::: EXCERPT PROVIDED

Some theater chains (including Cinemark and Premiere in Lubbock) have redesigned theater houses to replicate the living room experience with lounge seats  trying to give audiences the best of both worlds. But make no mistake: it's because of pressure from Netflix and others.

The situation is complicated further by respected filmmakers like Scorsese, Cuaron, Soderbergh and others opting to make movies for these streaming services and bypassing the theater except for short runs to remain in Oscar contention. There are more positives than negatives - specifically, the ability for so many people to see something like "Marriage Story" and discuss it together, rather than having to wait for a tiered theater release.

The tide has turned. 

But I still value the big screen experience whenever possible. It's better. You see more. All of the best movies I saw over the last 10 years were enjoyed in a theater except for one - which wasn't given a wide release. But if I could see "The Rider" in a theater, I'd buy a ticket. 

It's interesting to look back and see which movies stick with you over the years. Some I thought were amazing at the time, I haven't felt the need to revisit ("12 Years a Slave," "Wild), and others that I enjoyed have grown richer and deeper ("Inside Llewyn Davis"). 

The movies listed below cover years 2010 to 2019. The only rule I made for myself: one movie per director (sorry, "Hugo" and "Phantom Thread"). But I note that a number of these movies contain the same actors. Chalk it up to their good taste in picking projects. 


10. "Spider-Man: Into the Spider-verse" 

In a decade where superhero movies dominated the box office, "Into the Spider-verse" came in late and changed the game for who heroes can be and the stories they can tell. It's the most visually striking animated movie of the decade, and the screenplay resonates deeply. 
Available on Netflix, Amazon, Vudu


9. "The Social Network" 

While "Into the Spider-verse" is the best superhero movie of the decade, "The Social Network" is perhaps the best super-villain origin story. Aaron Sorkin's screenplay about Mark Zuckerberg's creation of Facebook is the sharpest thing he's ever written and feels like it defines a generation where "Me First" will always come before "Me Too." 
Available on Amazon, IMDb TV, STARZ


8. "Silence" 

Martin Scorsese's best movie of the decade is his most personal and the one too few people saw. The story of missionaries doing dangerous work in 17th century Japan is an honest, challenging portrayal of faith being tested. Why churches did not embrace this movie, I'll never understand. 
Available on Amazon, Google play 


7. "The Rider"


A small miracle of a movie, writer and director Chloe Zhao tells a story set against the backdrop of the badlands of South Dakota about rodeo cowboy who's told he can't ride anymore after a severe head injury. It's based on a true story, and here's the kicker: the real people play themselves in the movie making it feel so much more personal. But beyond that, it's a stirring story of self-discovery and what happens when the key piece of your identity is taken away.
Available on STARZ, Amazon


6. "Inside Llewyn Davis"

::::::
::: DATA EXTRACTS

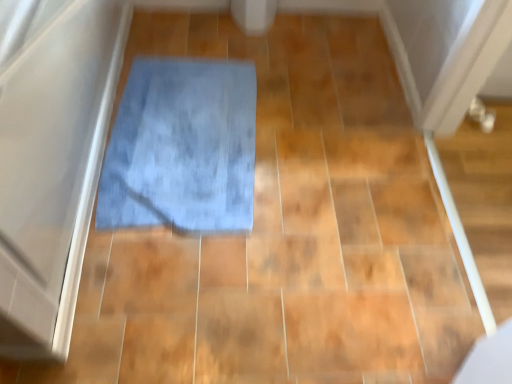
Question: Considering the positions of blue soft bath mat at center and transparent plastic screen door at left in the image, is blue soft bath mat at center bigger or smaller than transparent plastic screen door at left?

Choices:
 (A) big
 (B) small

Answer: (B)

Question: Based on their positions, is blue soft bath mat at center located to the left or right of transparent plastic screen door at left?

Choices:
 (A) right
 (B) left

Answer: (A)

Question: From a real-world perspective, is blue soft bath mat at center physically located above or below transparent plastic screen door at left?

Choices:
 (A) below
 (B) above

Answer: (A)

Question: From a real-world perspective, is transparent plastic screen door at left above or below blue soft bath mat at center?

Choices:
 (A) above
 (B) below

Answer: (A)

Question: In the image, is transparent plastic screen door at left on the left side or the right side of blue soft bath mat at center?

Choices:
 (A) left
 (B) right

Answer: (A)

Question: Based on their sizes in the image, would you say transparent plastic screen door at left is bigger or smaller than blue soft bath mat at center?

Choices:
 (A) small
 (B) big

Answer: (B)

Question: From their relative heights in the image, would you say transparent plastic screen door at left is taller or shorter than blue soft bath mat at center?

Choices:
 (A) tall
 (B) short

Answer: (A)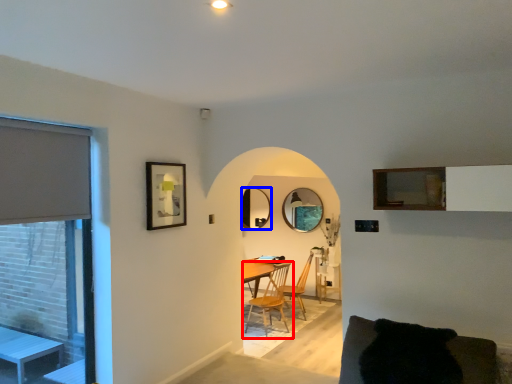
Question: Among these objects, which one is nearest to the camera, chair (highlighted by a red box) or mirror (highlighted by a blue box)?

Choices:
 (A) chair
 (B) mirror

Answer: (A)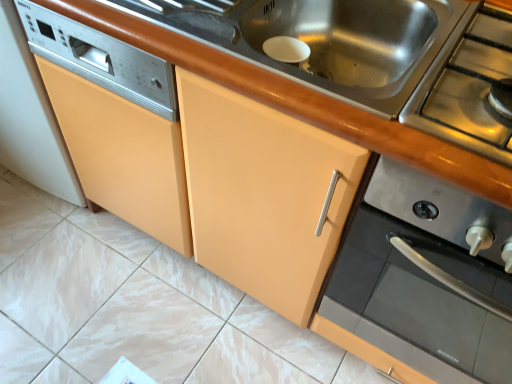
Question: Does stainless steel gas stove at right come in front of stainless steel sink at center?

Choices:
 (A) no
 (B) yes

Answer: (B)

Question: From a real-world perspective, is stainless steel gas stove at right located beneath stainless steel sink at center?

Choices:
 (A) yes
 (B) no

Answer: (B)

Question: From a real-world perspective, is stainless steel gas stove at right on stainless steel sink at center?

Choices:
 (A) yes
 (B) no

Answer: (A)

Question: Does stainless steel gas stove at right appear on the right side of stainless steel sink at center?

Choices:
 (A) no
 (B) yes

Answer: (B)

Question: From the image's perspective, does stainless steel gas stove at right appear lower than stainless steel sink at center?

Choices:
 (A) yes
 (B) no

Answer: (A)

Question: Is stainless steel gas stove at right inside the boundaries of stainless steel stove at upper right, or outside?

Choices:
 (A) outside
 (B) inside

Answer: (A)

Question: Visually, is stainless steel gas stove at right positioned to the left or to the right of stainless steel stove at upper right?

Choices:
 (A) left
 (B) right

Answer: (A)

Question: From their relative heights in the image, would you say stainless steel gas stove at right is taller or shorter than stainless steel stove at upper right?

Choices:
 (A) short
 (B) tall

Answer: (A)

Question: Based on their sizes in the image, would you say stainless steel gas stove at right is bigger or smaller than stainless steel stove at upper right?

Choices:
 (A) small
 (B) big

Answer: (A)

Question: Is stainless steel stove at upper right inside or outside of stainless steel sink at center?

Choices:
 (A) outside
 (B) inside

Answer: (A)

Question: In terms of size, does stainless steel stove at upper right appear bigger or smaller than stainless steel sink at center?

Choices:
 (A) small
 (B) big

Answer: (B)

Question: From the image's perspective, is stainless steel stove at upper right positioned above or below stainless steel sink at center?

Choices:
 (A) below
 (B) above

Answer: (A)

Question: Is stainless steel stove at upper right wider or thinner than stainless steel sink at center?

Choices:
 (A) wide
 (B) thin

Answer: (A)

Question: Considering the positions of point (302, 1) and point (507, 357), is point (302, 1) closer or farther from the camera than point (507, 357)?

Choices:
 (A) farther
 (B) closer

Answer: (A)

Question: Is stainless steel sink at center in front of or behind stainless steel stove at upper right in the image?

Choices:
 (A) front
 (B) behind

Answer: (B)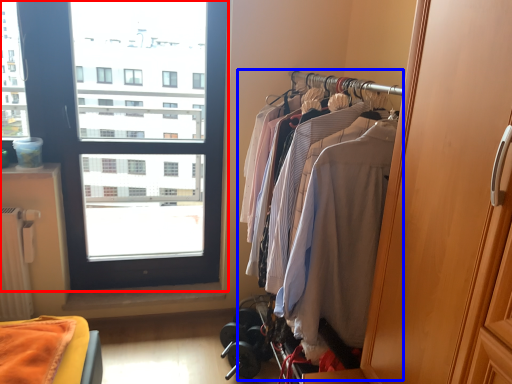
Question: Among these objects, which one is nearest to the camera, window (highlighted by a red box) or closet (highlighted by a blue box)?

Choices:
 (A) window
 (B) closet

Answer: (B)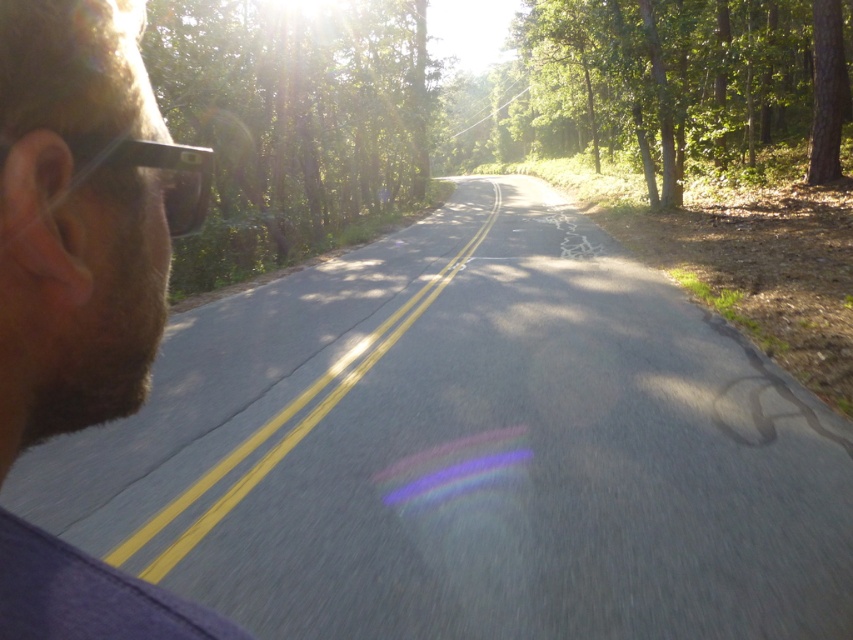
You are a photographer standing in the forest and see the green leafy tree at upper center and the transparent plastic glasses at left. Which object is positioned more to the left?

The green leafy tree at upper center is positioned to the left of the transparent plastic glasses at left, so the green leafy tree at upper center is more to the left.

You are driving a car and see two points on the road ahead. The first point is at coordinates point [74,593] and the second point is at point [584,109]. Which point is closer to your current position?

Point [74,593] is in front of point [584,109], so the first point is closer to your current position.

You are a photographer holding transparent plastic glasses at left. You want to take a photo of the green leafy tree at upper right. Will the glasses block your view of the tree?

The green leafy tree at upper right is positioned over transparent plastic glasses at left, so the glasses will not block your view of the tree because the tree is above the glasses.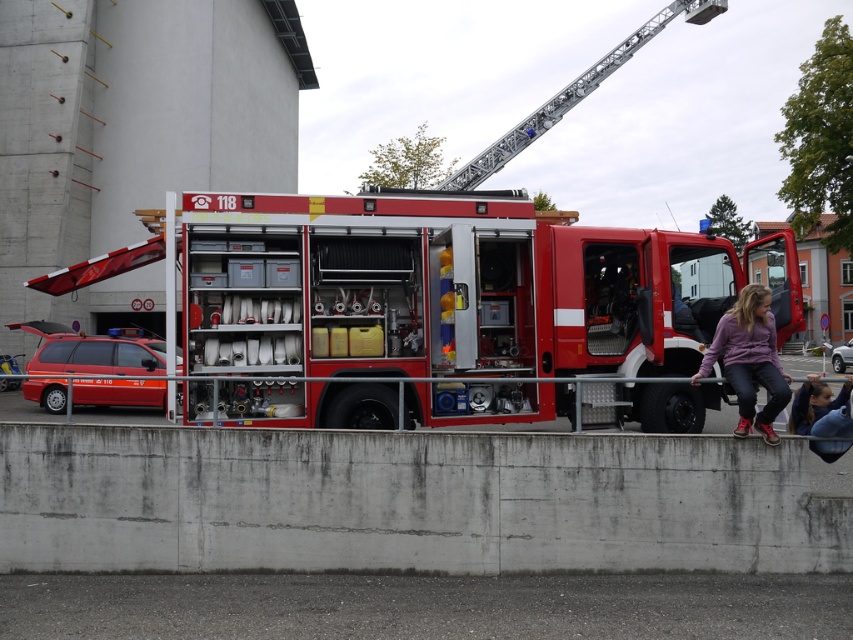
You are standing at the scene and want to take a photo of the metallic red fire truck at center without including the dark blue fabric jacket at lower right in the frame. Is this possible based on their positions?

The metallic red fire truck at center is located below the dark blue fabric jacket at lower right, so if you position yourself lower or adjust your angle to exclude the jacket, you can capture the fire truck without the jacket in the frame.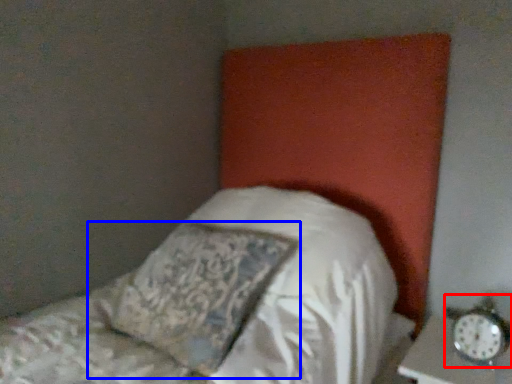
Question: Which of the following is the closest to the observer, alarm clock (highlighted by a red box) or pillow (highlighted by a blue box)?

Choices:
 (A) alarm clock
 (B) pillow

Answer: (B)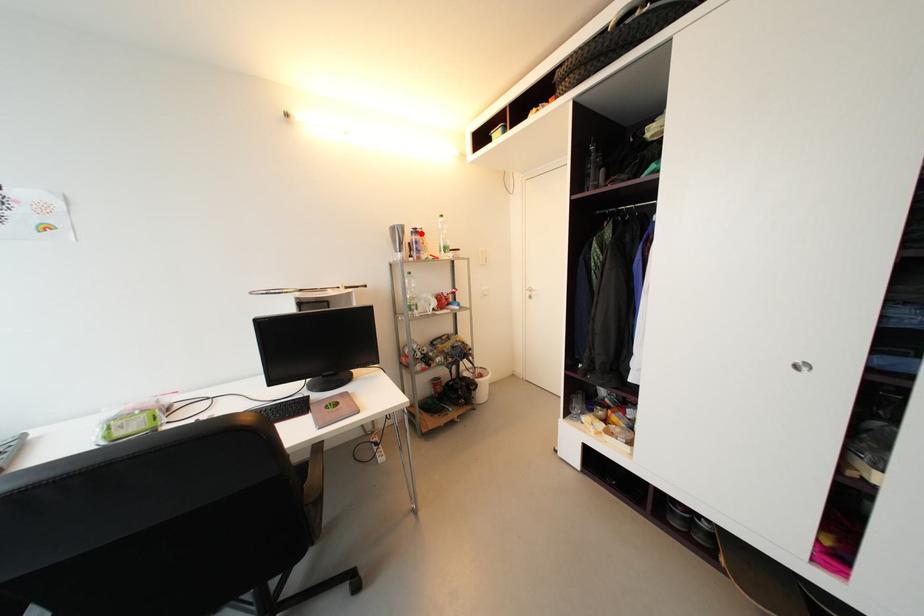
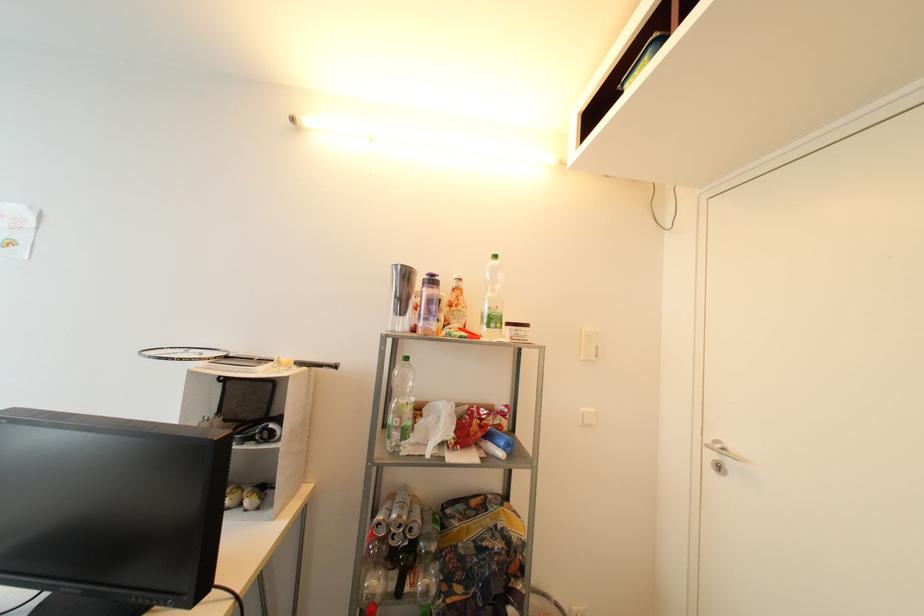
Where in the second image is the point corresponding to the highlighted location from the first image?

(438, 283)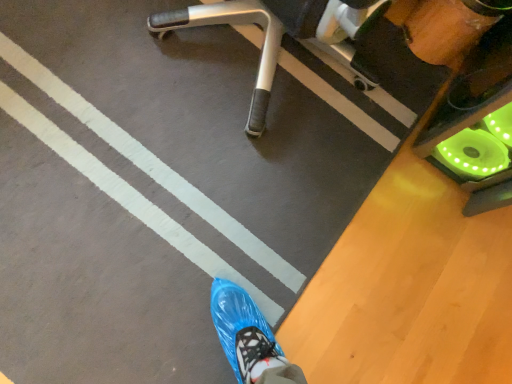
The image size is (512, 384). What do you see at coordinates (150, 164) in the screenshot? I see `matte plastic shoe cover at lower center` at bounding box center [150, 164].

You are a GUI agent. You are given a task and a screenshot of the screen. Output one action in this format:
    pyautogui.click(x=<x>, y=<y>)
    Task: Click on the matte plastic shoe cover at lower center
    The width and height of the screenshot is (512, 384).
    Given the screenshot: What is the action you would take?
    pyautogui.click(x=150, y=164)

Describe the element at coordinates (300, 38) in the screenshot. I see `metallic silver chair at upper center` at that location.

Image resolution: width=512 pixels, height=384 pixels. In order to click on metallic silver chair at upper center in this screenshot , I will do `click(300, 38)`.

This screenshot has height=384, width=512. What are the coordinates of `matte plastic shoe cover at lower center` in the screenshot? It's located at (150, 164).

Considering the relative positions of matte plastic shoe cover at lower center and metallic silver chair at upper center in the image provided, is matte plastic shoe cover at lower center to the left of metallic silver chair at upper center from the viewer's perspective?

Yes.

Which object is closer to the camera taking this photo, matte plastic shoe cover at lower center or metallic silver chair at upper center?

metallic silver chair at upper center.

Between point (84, 114) and point (360, 35), which one is positioned in front?

The point (84, 114) is closer to the camera.

From the image's perspective, which is above, matte plastic shoe cover at lower center or metallic silver chair at upper center?

metallic silver chair at upper center is shown above in the image.

From a real-world perspective, is matte plastic shoe cover at lower center located beneath metallic silver chair at upper center?

Yes, from a real-world perspective, matte plastic shoe cover at lower center is below metallic silver chair at upper center.

Can you confirm if matte plastic shoe cover at lower center is wider than metallic silver chair at upper center?

Correct, the width of matte plastic shoe cover at lower center exceeds that of metallic silver chair at upper center.

Consider the image. Is matte plastic shoe cover at lower center taller than metallic silver chair at upper center?

No, matte plastic shoe cover at lower center is not taller than metallic silver chair at upper center.

Can you confirm if matte plastic shoe cover at lower center is smaller than metallic silver chair at upper center?

Yes, matte plastic shoe cover at lower center is smaller than metallic silver chair at upper center.

Is matte plastic shoe cover at lower center inside or outside of metallic silver chair at upper center?

matte plastic shoe cover at lower center cannot be found inside metallic silver chair at upper center.

Is matte plastic shoe cover at lower center beside metallic silver chair at upper center?

No.

Is matte plastic shoe cover at lower center facing away from metallic silver chair at upper center?

No, matte plastic shoe cover at lower center is not facing away from metallic silver chair at upper center.

How different are the orientations of matte plastic shoe cover at lower center and metallic silver chair at upper center in degrees?

89.6 degrees.

How distant is matte plastic shoe cover at lower center from metallic silver chair at upper center?

matte plastic shoe cover at lower center and metallic silver chair at upper center are 56.10 centimeters apart from each other.

Locate an element on the screen. The width and height of the screenshot is (512, 384). strip below the metallic silver chair at upper center (from the image's perspective) is located at coordinates (150, 164).

Is metallic silver chair at upper center at the left side of matte plastic shoe cover at lower center?

Incorrect, metallic silver chair at upper center is not on the left side of matte plastic shoe cover at lower center.

Does metallic silver chair at upper center lie behind matte plastic shoe cover at lower center?

No, the depth of metallic silver chair at upper center is less than that of matte plastic shoe cover at lower center.

Is point (404, 62) closer or farther from the camera than point (254, 255)?

Point (404, 62) appears to be farther away from the viewer than point (254, 255).

From the image's perspective, between metallic silver chair at upper center and matte plastic shoe cover at lower center, who is located below?

matte plastic shoe cover at lower center appears lower in the image.

From a real-world perspective, is metallic silver chair at upper center beneath matte plastic shoe cover at lower center?

No.

Is metallic silver chair at upper center wider than matte plastic shoe cover at lower center?

Incorrect, the width of metallic silver chair at upper center does not surpass that of matte plastic shoe cover at lower center.

Can you confirm if metallic silver chair at upper center is shorter than matte plastic shoe cover at lower center?

No.

Who is bigger, metallic silver chair at upper center or matte plastic shoe cover at lower center?

With larger size is metallic silver chair at upper center.

Is metallic silver chair at upper center not inside matte plastic shoe cover at lower center?

Yes, metallic silver chair at upper center is located beyond the bounds of matte plastic shoe cover at lower center.

Would you consider metallic silver chair at upper center to be distant from matte plastic shoe cover at lower center?

They are positioned close to each other.

Is metallic silver chair at upper center positioned with its back to matte plastic shoe cover at lower center?

That's not correct — metallic silver chair at upper center is not looking away from matte plastic shoe cover at lower center.

How different are the orientations of metallic silver chair at upper center and matte plastic shoe cover at lower center in degrees?

89.6 degrees.

How far apart are metallic silver chair at upper center and matte plastic shoe cover at lower center?

The distance of metallic silver chair at upper center from matte plastic shoe cover at lower center is 22.09 inches.

In the image, there is a metallic silver chair at upper center. Where is `strip below it (from a real-world perspective)`? strip below it (from a real-world perspective) is located at coordinates (x=150, y=164).

The height and width of the screenshot is (384, 512). In order to click on furniture that appears above the matte plastic shoe cover at lower center (from a real-world perspective) in this screenshot , I will do tap(300, 38).

This screenshot has height=384, width=512. Find the location of `furniture above the matte plastic shoe cover at lower center (from the image's perspective)`. furniture above the matte plastic shoe cover at lower center (from the image's perspective) is located at coordinates (300, 38).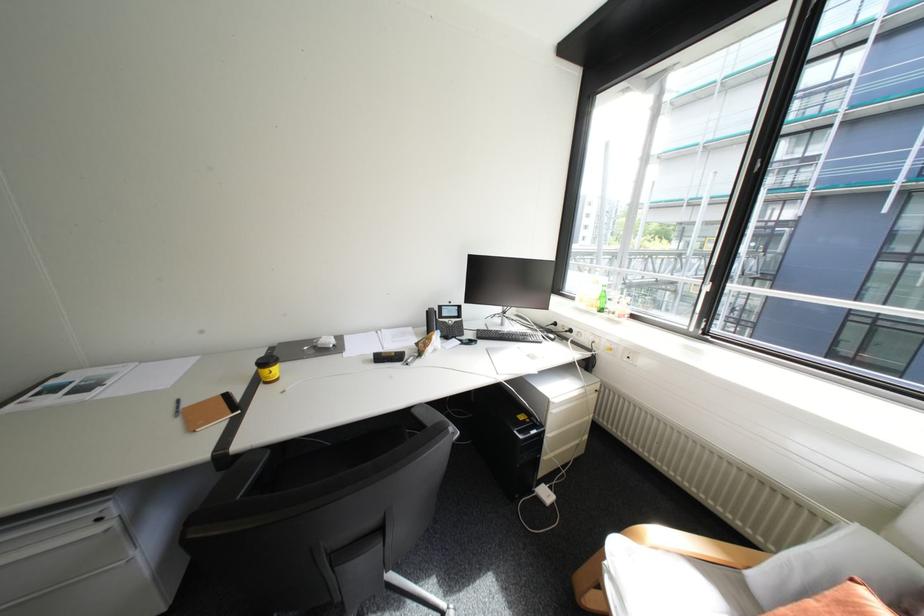
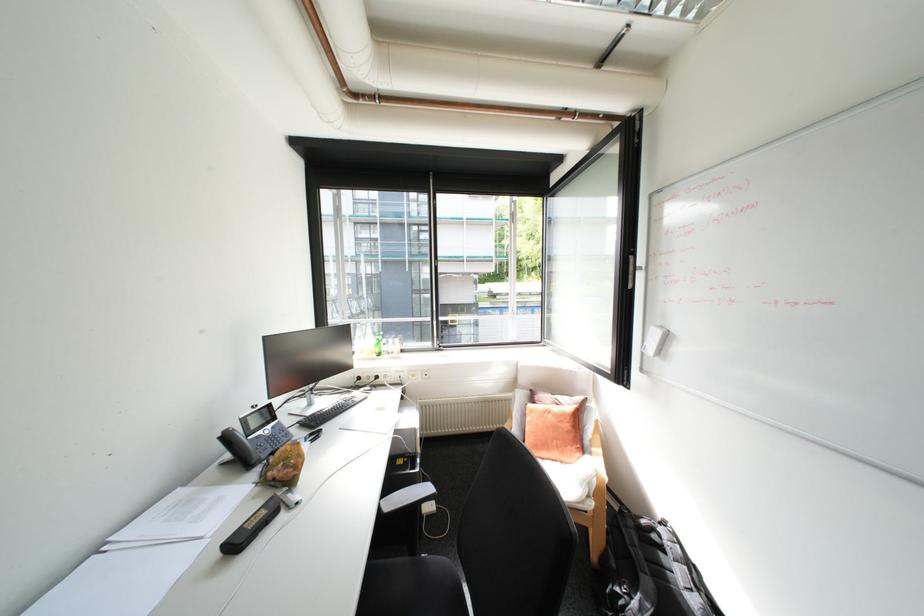
Find the pixel in the second image that matches the point at 598,306 in the first image.

(379, 354)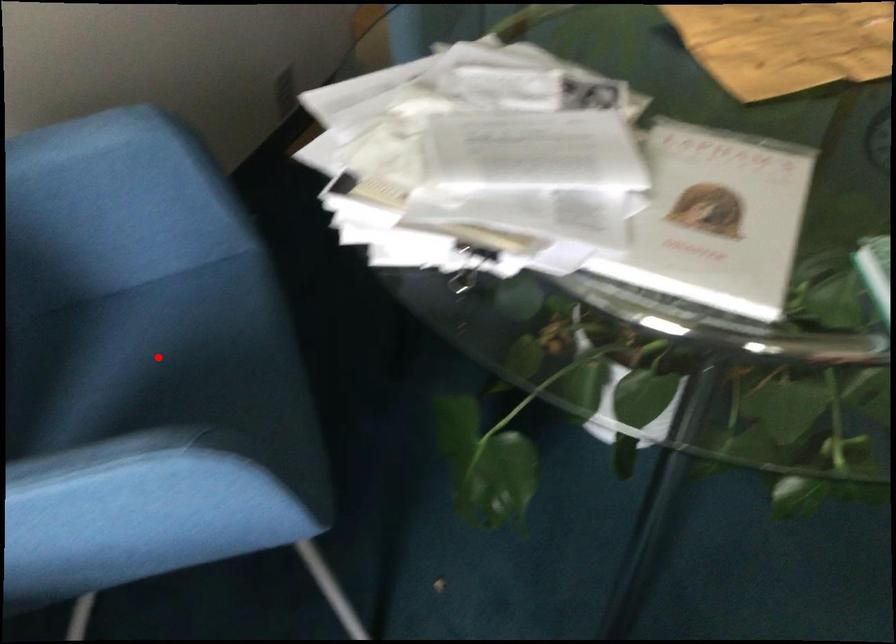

::::::

WHAT YOU NEED TO DO
[A] According to the movie ranking, which theater chains in Lubbock have redesigned their houses with lounge seats?
[B] For each statement, say whether it agrees with the movie ranking, and quote the deciding words: (i) The writer allowed only one movie per director. (ii) "Silence" is set in 18th century Japan. (iii) "The Social Network" is listed as available on Netflix.
[C] Continue the movie ranking after its final heading, 6. "Inside Llewyn Davis".
The items aren't needed for anything here.

TASK RESPONSES
[A] Cinemark and Premiere.

[B]
(i) Yes: "one movie per director"
(ii) No: "17th century Japan"
(iii) No: "Available on Amazon, IMDb TV, STARZ"

[C]
Another story about identity, the Coen brothers' best movie of the decade stars Oscar Isaac in a breakout role as a folk singer in New York in the early 60s who can't get out of his own way to succeed. It plays like a version of "The Odyssey" and it's a movie that feels perfectly emblematic of a certain time and place in American culture. 
Available on Amazon Prime


5. "Hell or High Water"

The best Western of the decade - and maybe longer - features a great supporting character: West Texas. Writer Taylor Sheridan elevates a traditional cops and robbers drama with a good understanding of our region, the land, its people and culture and how they come to bear on the story. 
Available on Netflix


4. "Drive" 

Probably the coolest movie of the decade and maybe my favorite love story. Director Nicolas Winding Refn's crime drama about a getaway driver features Ryan Gosling at his understated best as he falls for Carey Mulligan's would-be single mom. The movie's also a masterclass in using light, movement and sound to build tension. 
Available on Netflix


3. "The Master"

Writer and Director Paul Thomas Anderson is one of the best of his generation, and "The Master" is a prime example why. His thinly veiled exploration of Scientology is more about the cult of celebrity and how it draws in the desperate. Joaquin Phoenix, Amy Adams and the late, great Philip Seymour Hoffman all give peak performances. 
Available on Vudu, Tubi

 


2. "Mad Max: Fury Road"

A new action classic, George Miller's continuation of his "Mad Max" series reset the template for post-apocalyptic storytelling and world building. Charlize Theron's Furiosa is a new action hero for the ages, and the movie is a visual stunner with its practical effects in a cinema landscape dominated by green screen trickery. I've seen "Fury Road" probably ten times, and it gets richer with each viewing. 
Available on USA streaming, Amazon, Vudu

 
1. "Moonlight"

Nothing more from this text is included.